Perhaps even more surprising is that estimated retirement savings goals are lowest among this cohort. According to the firm’s research, the overall mean goal is $946,000 across all types of accounts (ESRPs, IRAs, taxable brokerage accounts, bank accounts and other vehicles), ranging from a low of $498,000 among Gen Zers to a high of $1.2 million among second-wave Boomers and $957,000 among Millennials. 

By average, ESRP goals are just $285,000 among Gen Zers, nearly half the $522,000 figure second-wave Boomers cite and considerably trailing the $453,000 figure Millennials cite, the study shows.  
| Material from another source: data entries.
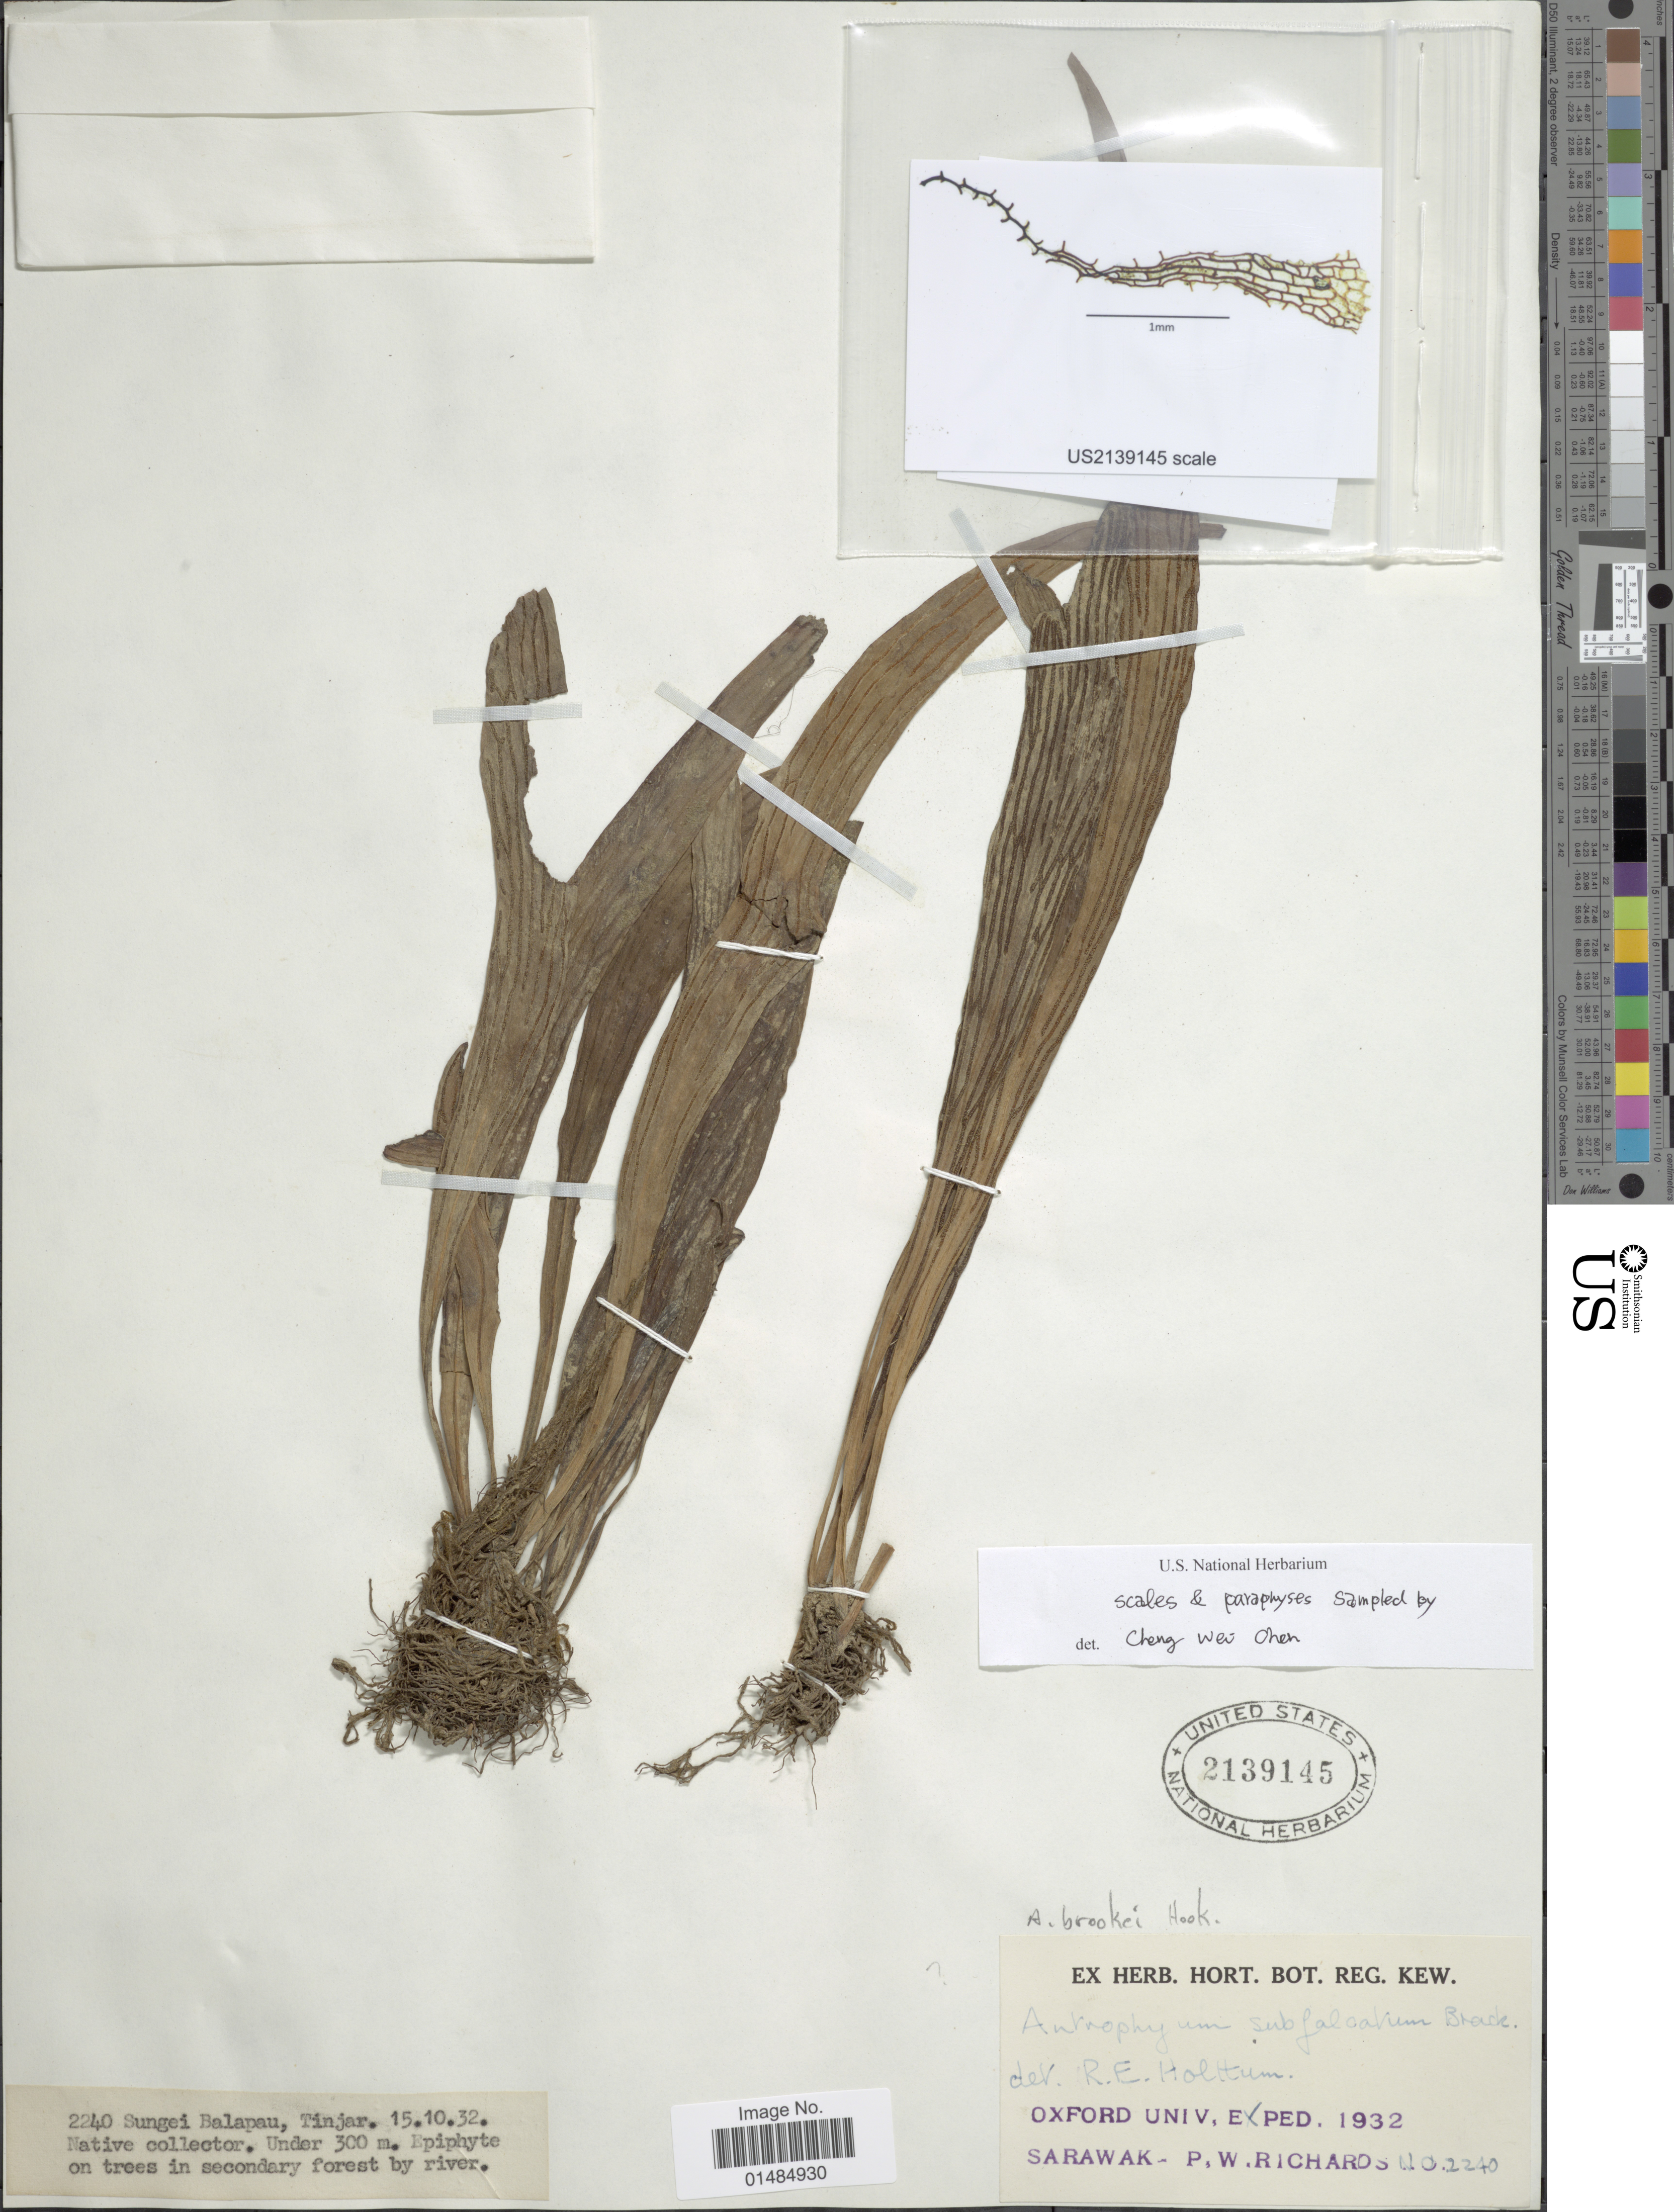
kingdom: Plantae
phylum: Tracheophyta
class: Polypodiopsida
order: Polypodiales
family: Pteridaceae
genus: Antrophyum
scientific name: Antrophyum subfalcatum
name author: Brack. in Wilkes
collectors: P. Richards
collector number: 2240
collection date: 1932-10-15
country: Malaysia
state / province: Sarawak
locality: Sungei Balapau, Tinjar, Sarawak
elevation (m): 300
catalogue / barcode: US 2139145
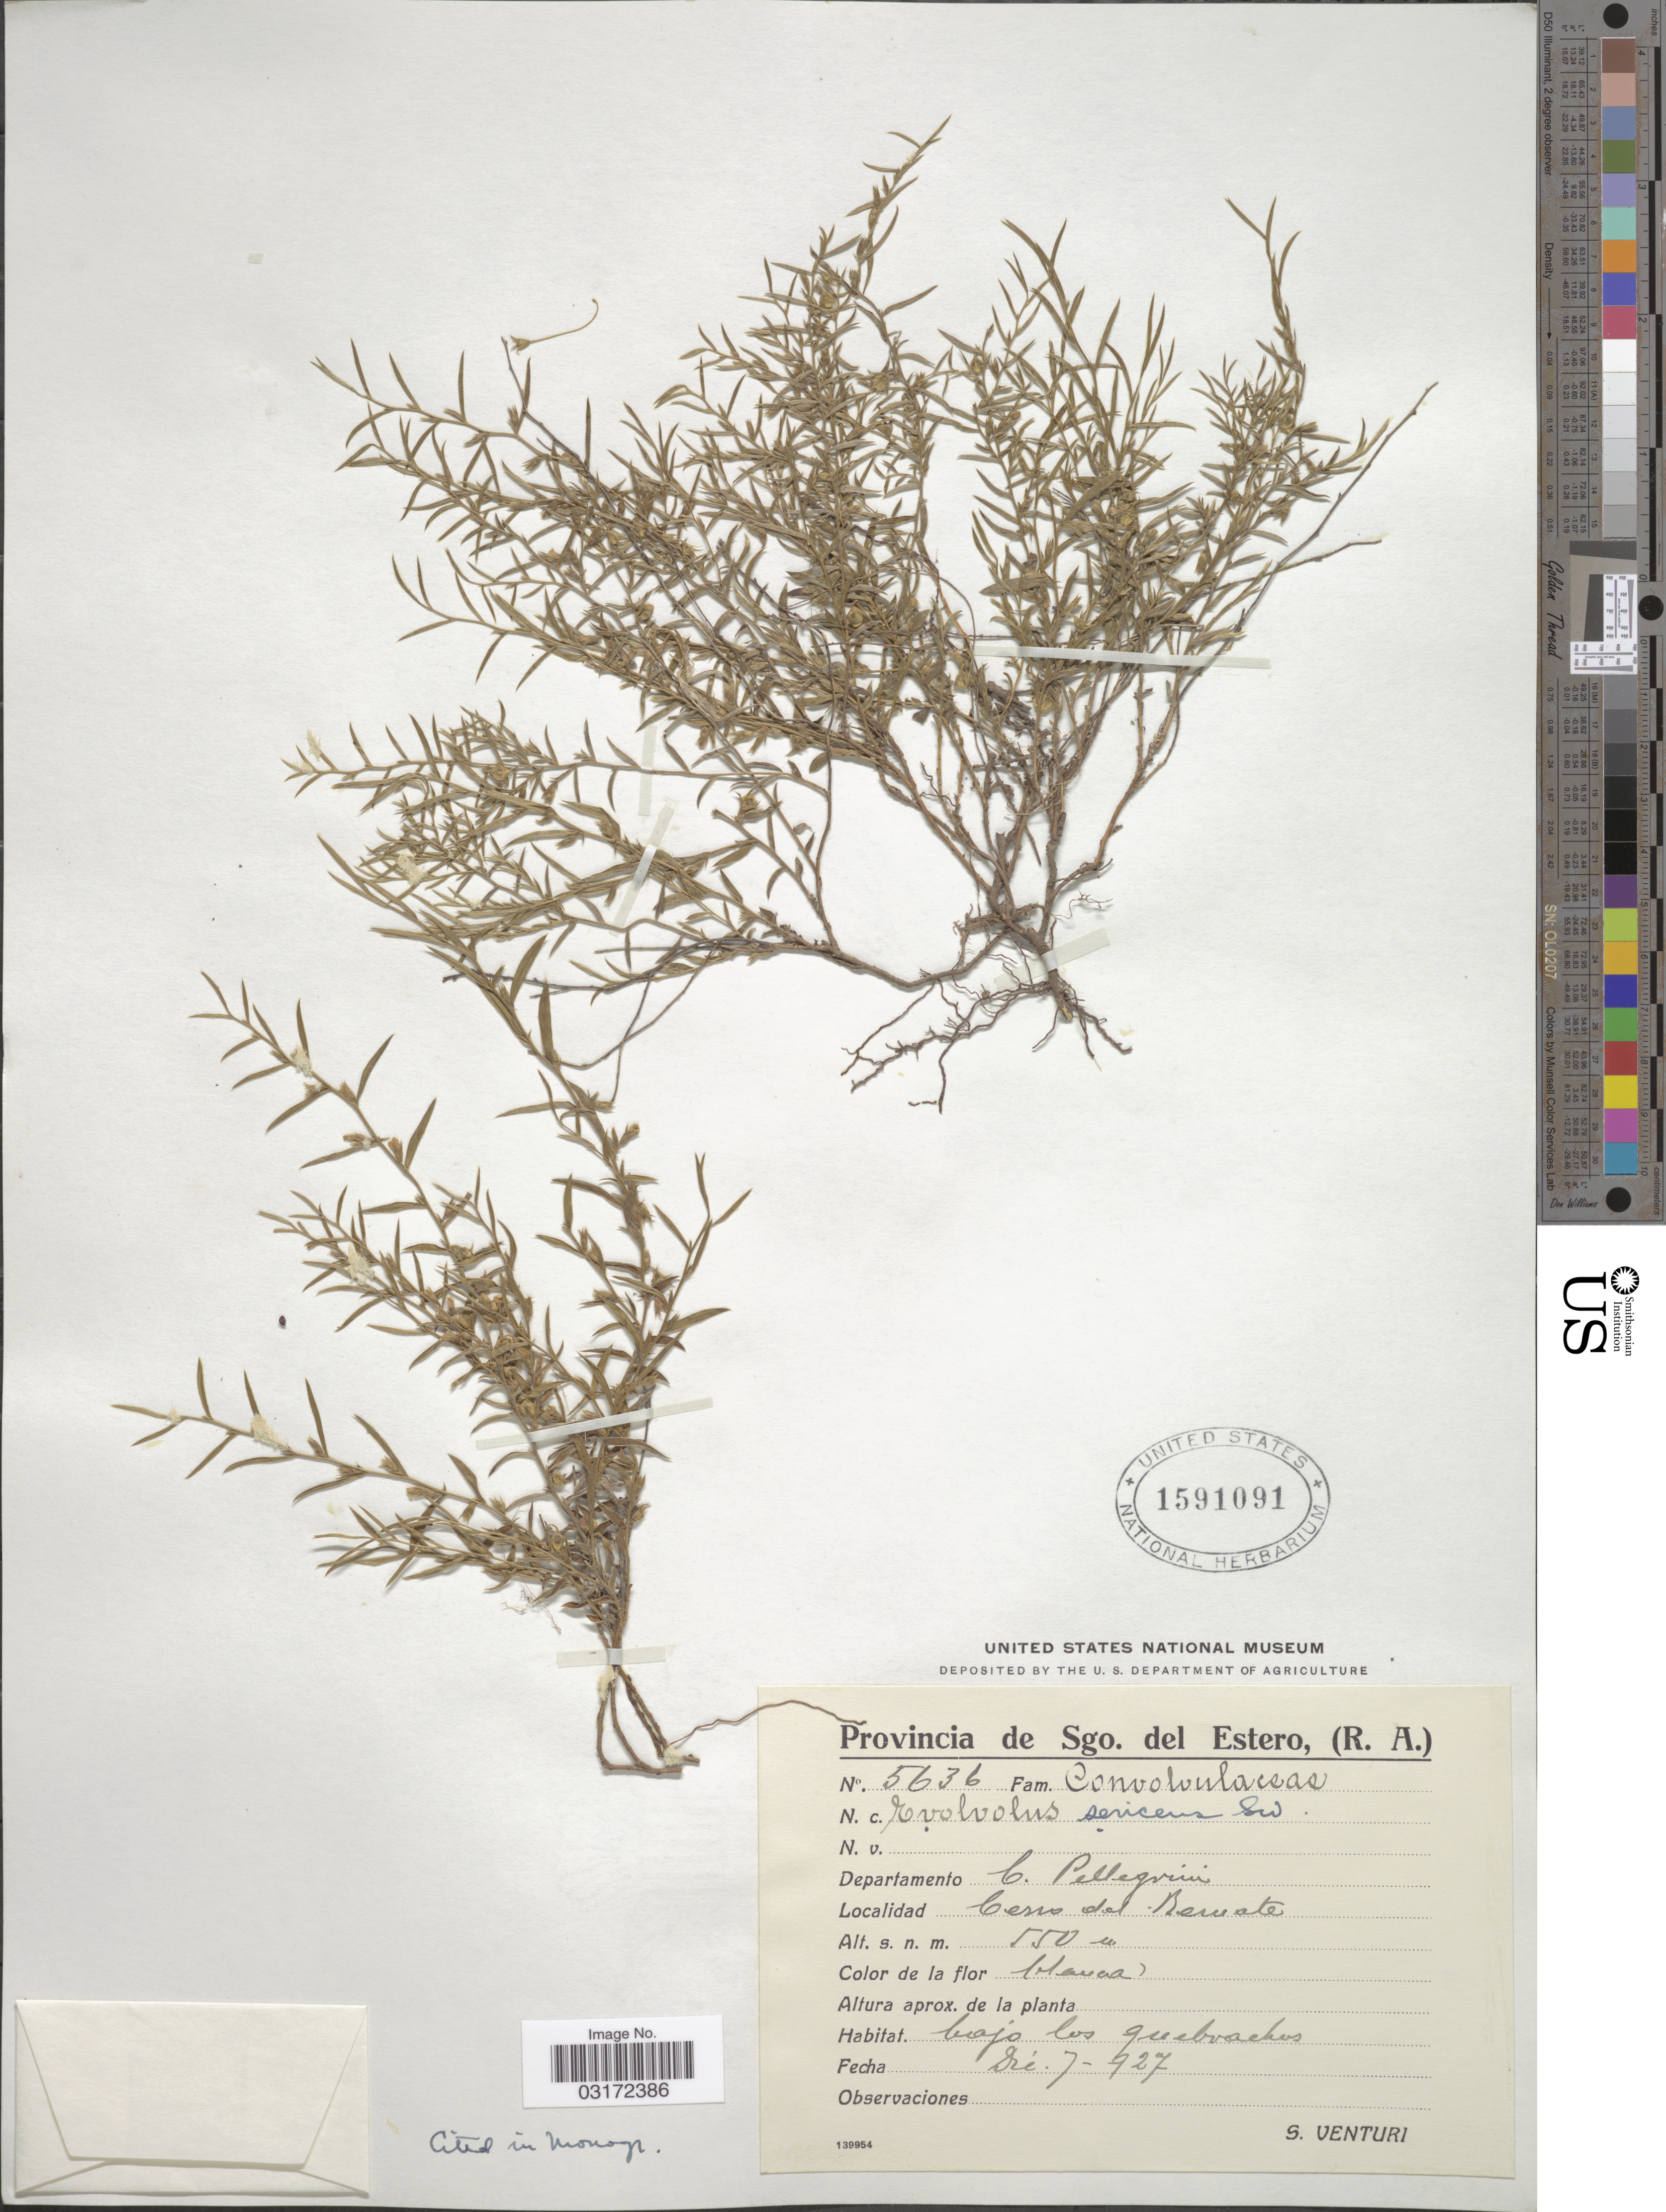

“These dramatic differences in retirement savings estimates showcase how much Gen Zers could benefit from provider education, particularly on how much is required to live comfortably in retirement,” emphasizes Davis. 

Advice and Communication

While overall robo-advisor use is supposedly starting to taper, Gen Zers report the greatest adoption at 90%, according to the firm’s research. As one might expect, this cohort is more at ease with different styles of accessing retirement planning advice and support. 

In fact, nearly 3 in 10 Gen Zers prefer working with plan advisors via text (29% vs. 21% of Millennials), and assuming employer availability, nearly 4 in 10 Gen Zers (39%) are interested in fee-based retirement planning advice from a financial advisor.

And while most participants are logging into provider websites simply to check account balances, more than a fifth of Gen Zers are prompted via email and mobile app notifications. Consequently, Davis suggests that cross-selling opportunities are promising within this new cohort, as many Gen Zers are open to product marketing via texts (33% vs. 24% of Millennials) and social media (29% vs. 19% of Millennials).

“First impressions aside, what I find most exciting about Gen Zers is that they offer providers a fresh start in educating and engaging the next generation of retirement savers,” the Cogent executive says in a concluding observation.